### Problem requirements
Using the records below, quote only the span that opens with the line containing "pinky dip: (313, 306)" and closes with the line containing "index tip: (341, 242)", exactly and inclusively.

+++++

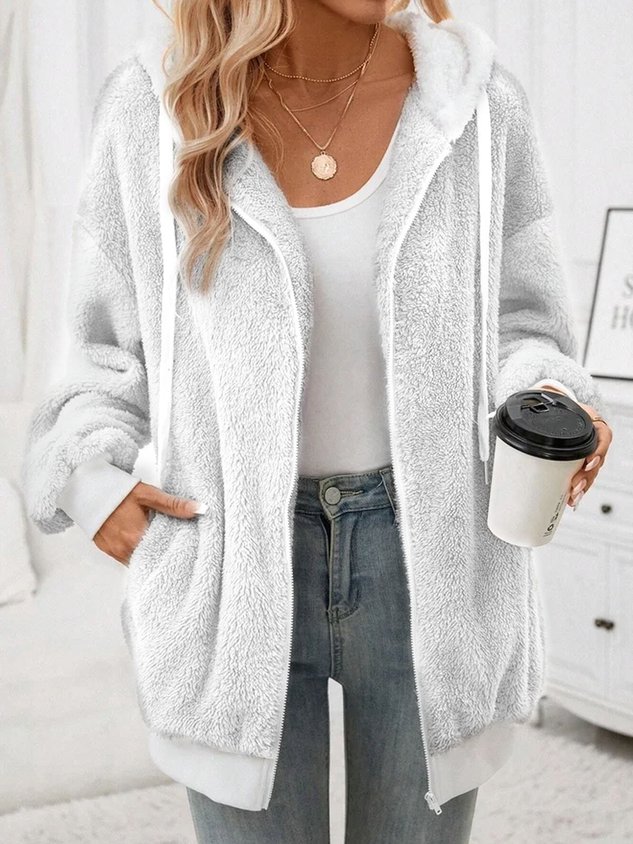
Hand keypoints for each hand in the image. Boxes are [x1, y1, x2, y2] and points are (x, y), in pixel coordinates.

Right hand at [93, 482, 200, 564]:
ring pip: (138, 561)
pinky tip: (144, 542)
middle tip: (175, 546)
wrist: (86, 489)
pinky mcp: (106, 550)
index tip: (185, 547)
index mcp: (136, 536)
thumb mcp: (148, 494)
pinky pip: (126, 557)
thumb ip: (174, 505)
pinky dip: (136, 552)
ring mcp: (114, 551)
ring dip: (149, 554)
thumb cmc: (116, 490)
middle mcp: (124, 549)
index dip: (174, 551)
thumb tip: (200, 509)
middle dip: (163, 554)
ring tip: (160, 544)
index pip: (163, 553)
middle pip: (150, 559)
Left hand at [543, 388, 612, 508]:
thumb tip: (508, 411)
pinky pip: (584, 475)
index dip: (598, 450)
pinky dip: (579, 488)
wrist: (555, 407)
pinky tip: (571, 498)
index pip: (602, 435)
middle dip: (587, 476)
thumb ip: (537, 406)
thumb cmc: (554, 406)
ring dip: (584, 485)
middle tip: (575, 486)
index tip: (588, 461)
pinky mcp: (580, 461)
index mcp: (589, 421)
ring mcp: (588, 450)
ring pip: (592, 471)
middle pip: (597, 459)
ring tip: (574, 496)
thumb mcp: (551, 402)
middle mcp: (592, 437)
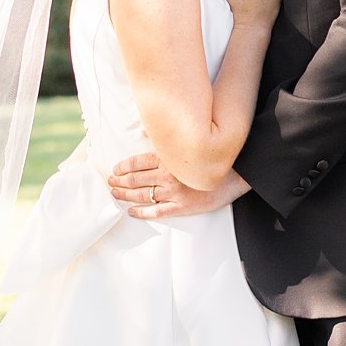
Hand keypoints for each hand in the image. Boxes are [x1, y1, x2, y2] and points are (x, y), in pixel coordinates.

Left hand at [108, 153, 249, 219]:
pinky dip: (141, 212)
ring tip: (115, 194)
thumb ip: (165, 140)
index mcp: (168, 159)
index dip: (122, 167)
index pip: (137, 162)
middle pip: (135, 179)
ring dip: (125, 195)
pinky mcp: (182, 207)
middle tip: (110, 182)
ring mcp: (174, 193)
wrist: (236, 174)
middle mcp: (168, 175)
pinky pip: (157, 212)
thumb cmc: (212, 156)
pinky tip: (132, 212)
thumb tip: (145, 132)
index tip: (114, 169)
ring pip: (142, 195)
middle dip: (119, 181)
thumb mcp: (188, 144)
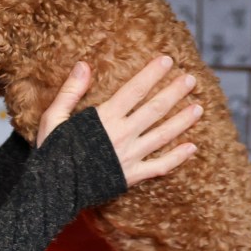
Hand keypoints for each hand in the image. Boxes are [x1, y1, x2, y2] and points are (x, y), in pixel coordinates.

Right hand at [37, 56, 199, 187]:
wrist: (53, 190)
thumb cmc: (51, 152)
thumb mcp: (53, 118)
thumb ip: (70, 91)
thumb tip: (83, 65)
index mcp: (103, 119)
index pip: (134, 90)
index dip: (151, 74)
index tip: (167, 60)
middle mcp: (121, 135)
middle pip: (155, 109)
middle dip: (174, 92)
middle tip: (191, 79)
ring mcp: (130, 156)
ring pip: (163, 135)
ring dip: (182, 121)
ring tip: (199, 108)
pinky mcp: (132, 175)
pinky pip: (160, 166)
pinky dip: (178, 157)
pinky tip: (192, 147)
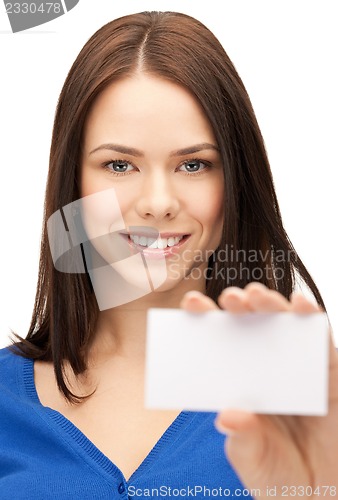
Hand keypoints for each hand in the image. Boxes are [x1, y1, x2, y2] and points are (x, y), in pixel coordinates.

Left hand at [180, 283, 337, 497]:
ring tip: (256, 296)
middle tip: (229, 298)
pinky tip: (300, 304)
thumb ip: (242, 438)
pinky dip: (312, 318)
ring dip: (271, 304)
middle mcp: (267, 368)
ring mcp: (298, 367)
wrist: (319, 496)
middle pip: (251, 326)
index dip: (206, 321)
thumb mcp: (252, 458)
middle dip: (240, 306)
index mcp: (241, 381)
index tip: (191, 305)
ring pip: (284, 325)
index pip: (219, 344)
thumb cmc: (278, 474)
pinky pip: (321, 340)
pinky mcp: (329, 372)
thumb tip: (228, 416)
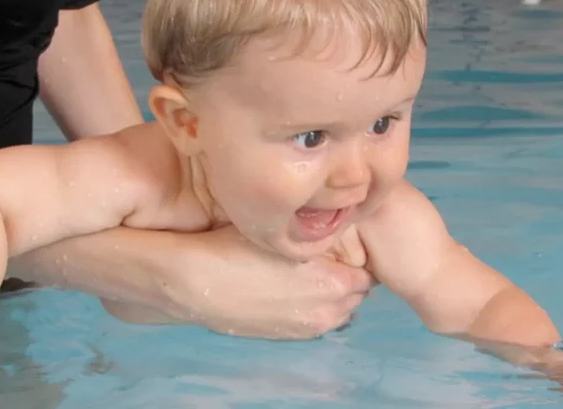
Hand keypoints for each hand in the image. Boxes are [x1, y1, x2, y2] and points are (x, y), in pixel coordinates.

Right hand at [162, 225, 375, 338]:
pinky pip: (317, 321)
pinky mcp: (288, 336)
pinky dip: (313, 306)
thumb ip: (320, 235)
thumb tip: (338, 226)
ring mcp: (308, 327)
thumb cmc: (236, 245)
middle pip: (357, 292)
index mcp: (335, 282)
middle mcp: (328, 310)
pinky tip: (290, 289)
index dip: (355, 253)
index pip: (368, 269)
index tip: (341, 242)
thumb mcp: (285, 231)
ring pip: (340, 309)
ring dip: (333, 293)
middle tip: (328, 255)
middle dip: (347, 274)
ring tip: (309, 273)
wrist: (194, 281)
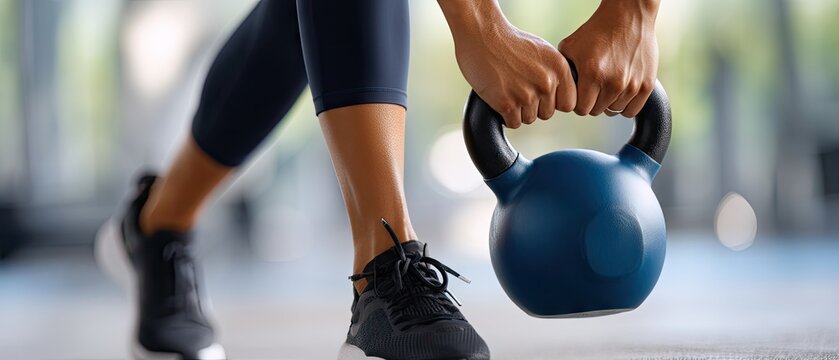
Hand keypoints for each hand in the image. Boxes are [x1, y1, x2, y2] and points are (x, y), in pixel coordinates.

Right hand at [439, 0, 575, 127]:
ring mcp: (526, 94)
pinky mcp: (506, 103)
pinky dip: (505, 115)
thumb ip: (555, 74)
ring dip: (518, 110)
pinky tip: (500, 96)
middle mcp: (546, 82)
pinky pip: (513, 123)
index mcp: (559, 69)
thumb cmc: (509, 42)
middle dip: (533, 106)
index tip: (542, 95)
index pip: (569, 104)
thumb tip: (560, 97)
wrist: (481, 35)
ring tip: (508, 89)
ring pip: (529, 119)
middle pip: (546, 114)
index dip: (554, 102)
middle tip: (518, 88)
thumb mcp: (543, 52)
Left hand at [558, 0, 659, 117]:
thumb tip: (558, 90)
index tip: (580, 92)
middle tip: (594, 86)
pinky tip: (620, 92)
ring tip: (607, 84)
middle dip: (592, 101)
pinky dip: (625, 105)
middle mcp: (613, 82)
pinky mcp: (646, 85)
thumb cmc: (597, 31)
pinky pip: (632, 111)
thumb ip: (563, 71)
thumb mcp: (570, 47)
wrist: (628, 16)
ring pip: (614, 111)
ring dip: (609, 102)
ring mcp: (632, 85)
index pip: (581, 109)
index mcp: (592, 74)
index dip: (578, 101)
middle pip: (596, 111)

+++++

### Exercise answer
pinky dip: (313, 306)
thumb ip: (320, 235)
thumb tip: (338, 226)
ring mcp: (308, 327)
thumb cmc: (236, 245)
middle pip: (357, 292)
index mcp: (335, 282)
middle mcp: (328, 310)
pinky tip: (290, 289)
index dip: (355, 253)
index pip: (368, 269)
index tip: (341, 242)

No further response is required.